Given text below:
A letter from an Area minister

Aug_letter_for_ACNY_CD_082020.doc Download

Area letter from one of our readers, Maggie Hatchard; November 2020

Why worry??

This year has been a strange one - we are certainly living through a time that will go down in history. Children in the future will be learning about this time in their history lessons. I wonder what they will call it.

We have all had time on our hands and perhaps we have managed to use it well by clearing out cupboards, sorting through things that we have not bothered with before, doing lots of gardening, taking walks and rediscovering the place where we live.

But I’m sure that there have been times when we have worried about the future – what is our world going to be like? What might happen to me if I catch this virus? What must I do to make sure I don’t catch the virus? Is it safe to go out? Is it safe to go to church? Is it safe to meet friends, to go shopping? So many things plague our minds when the world becomes a place that we don’t recognise.

In Luke’s Gospel 12:22-26, Jesus said to his disciples: “Therefore I tell you, do not worry about your life, what you will eat; or about your body, what you will wear. For life is more than food, and the body more than clothes. Consider the ravens: They do not sow or reap, they have no storeroom or barn; yet God feeds them. And how much more valuable you are than birds! Who of you by worrying can add a single hour to your life? Since you cannot do this very little thing, why do you worry about the rest?”

Jesus is telling us that if God provides for even the birds of the air then he will provide for us, as we are so much more valuable than the birds. Worrying won’t add time to our lives - so what is the point of worrying!

But this doesn’t stop us worrying does it? What I think we have to do is to take each day as it comes and make the most of each day that we have. To see the joy as our seasons change, as nature takes its inevitable course. We’ve seen the growth in our gardens and the fields that surround us and the crops that we and the farmers have produced. The joy in the singing of the birds and humming of the bees, the colour in our gardens. The conversations we have had with our neighbours and other people we have met on our walks. The phone calls we have held. There has been and still will be joy to be found in our lives.

I believe that God is with us always and when we hold a conversation with Him and recognise Him working in our lives through Creation and through the people we meet, we are blessed. And of course, He will work through us as we hold conversations with people and in whatever work we do to help one another, whoever they are.
End of Given text.
→ **Prompt 1**
Reproduce everything in the Area letter from "Jesus is telling" down to "point of worrying!".
→ **Prompt 2**
Condense the paragraph of the Area letter that begins "But this doesn't stop us worrying" into a short bulleted list that keeps its main points.
Work from the Area letter alone.
Extracted data below:
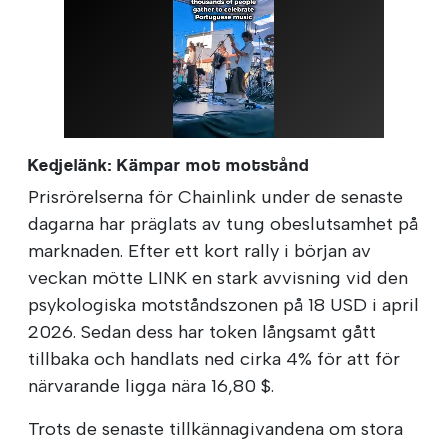
Kedjelänk: Kämpar mot motstånd
Prisrörelserna för Chainlink under de senaste
dagarna har präglats av tung obeslutsamhet på
marknaden. Efter ett kort rally i början av
veckan mötte LINK en stark avvisning vid den
psykologiska motståndszonen på 18 USD i april
2026. Sedan dess har token långsamt gått
tillbaka och handlats ned cirka 4% för att för
närvarande ligga nära 16,80 $.
Trots de senaste tillkännagivandena om stora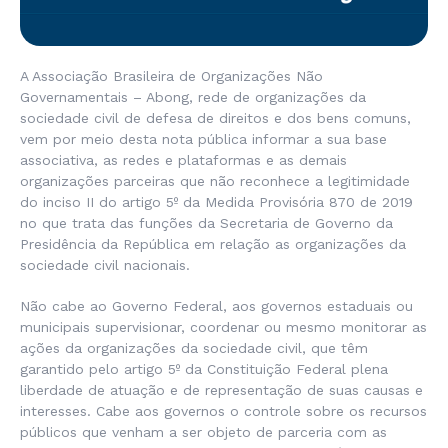
A Associação Brasileira de Organizações Não
Governamentais – Abong, rede de organizações da
sociedade civil de defesa de direitos e dos bens comuns,
vem por meio desta nota pública informar a sua base
associativa, as redes e plataformas e as demais
organizações parceiras que não reconhece a legitimidade
do inciso II do artigo 5º da Medida Provisória 870 de 2019
no que trata das funções da Secretaria de Governo da
Presidência da República em relação as organizações da
sociedade civil nacionais.
Não cabe ao Governo Federal, aos governos estaduais ou
municipais supervisionar, coordenar ou mesmo monitorar as
ações da organizações da sociedade civil, que têm
garantido pelo artigo 5º da Constituição Federal plena
liberdade de atuação e de representação de suas causas e
interesses. Cabe aos governos o controle sobre os recursos
públicos que venham a ser objeto de parceria com as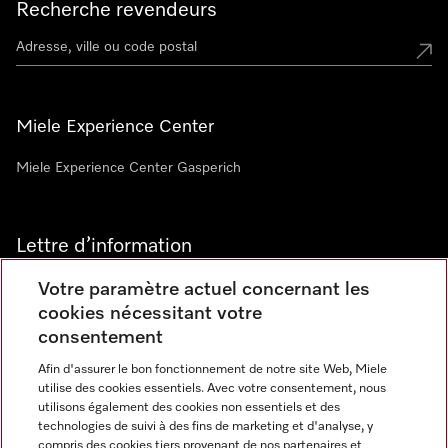
Recherche revendeurs
Miele Experience Center
Miele Experience Center Gasperich
Lettre d’information
Votre paramètre actuel concernant les
cookies nécessitant votre
consentement
Afin d'assurer le bon fonctionnement de notre site Web, Miele
utilise des cookies essentiels. Avec votre consentement, nous
Langue
utilisons également des cookies non essentiels et des
technologies de suivi à des fins de marketing et d'analyse, y
compris des cookies tiers provenant de nos partenaires et
FRANCAIS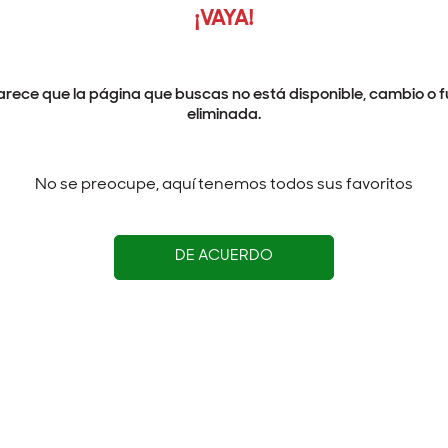
¡VAYA!
arece que la página que buscas no está disponible, cambio o f
eliminada.
No se preocupe, aquí tenemos todos sus favoritos
DE ACUERDO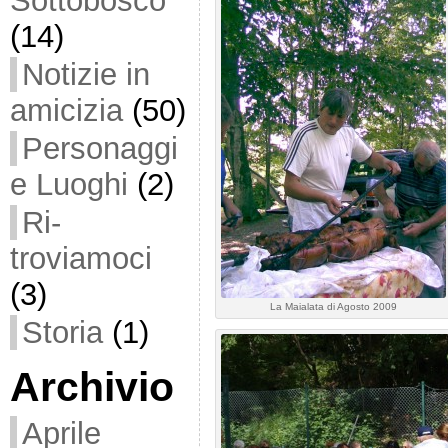
Sottobosco
(14)
Notizie in
amicizia
(50)
Personaggi
e Luoghi
(2)
Ri-
troviamoci
(3)
La Maialata di Agosto 2009
Storia
(1)
Archivio
Aprile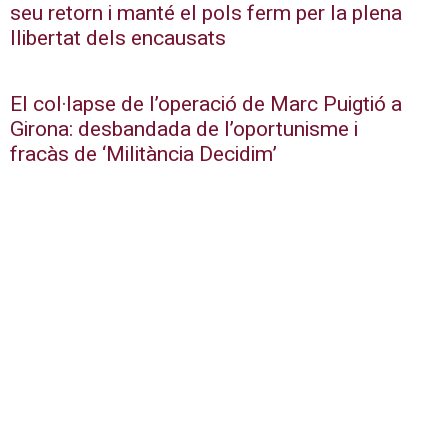
seu retorn i manté el pols ferm per la plena
llibertat dels encausats
El col·lapse de l’operació de Marc Puigtió a
Girona: desbandada de l’oportunisme i
fracàs de ‘Militància Decidim’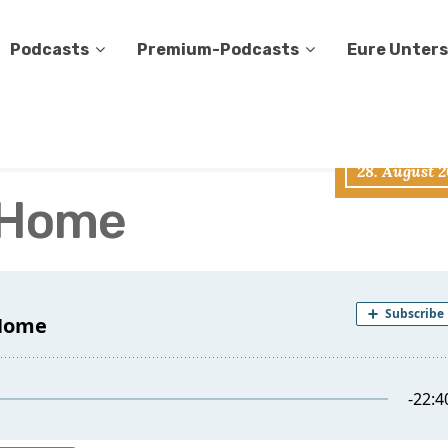
Podcasts
Premium-Podcasts
Eure Unter
28. August 
 Home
End of Extracted data.
→ **Answer section 1**
Jesus is telling us that if God provides for even the birds of the air then he will provide for us, as we are so much more valuable than the birds. Worrying won’t add time to our lives - so what is the point of worrying!

→ **Answer section 2**
- We still worry, so we should take each day as it comes and make the most of it.
- There is joy in the changing seasons and in nature taking its course.
- There is joy in the growth of gardens and fields and in the crops grown by us and by farmers.
- There is joy in birdsong, the humming of bees and the color in our gardens.
- There is joy in conversations with neighbors and people met on walks, and in phone calls.
- Joy has been found in our lives and still will be.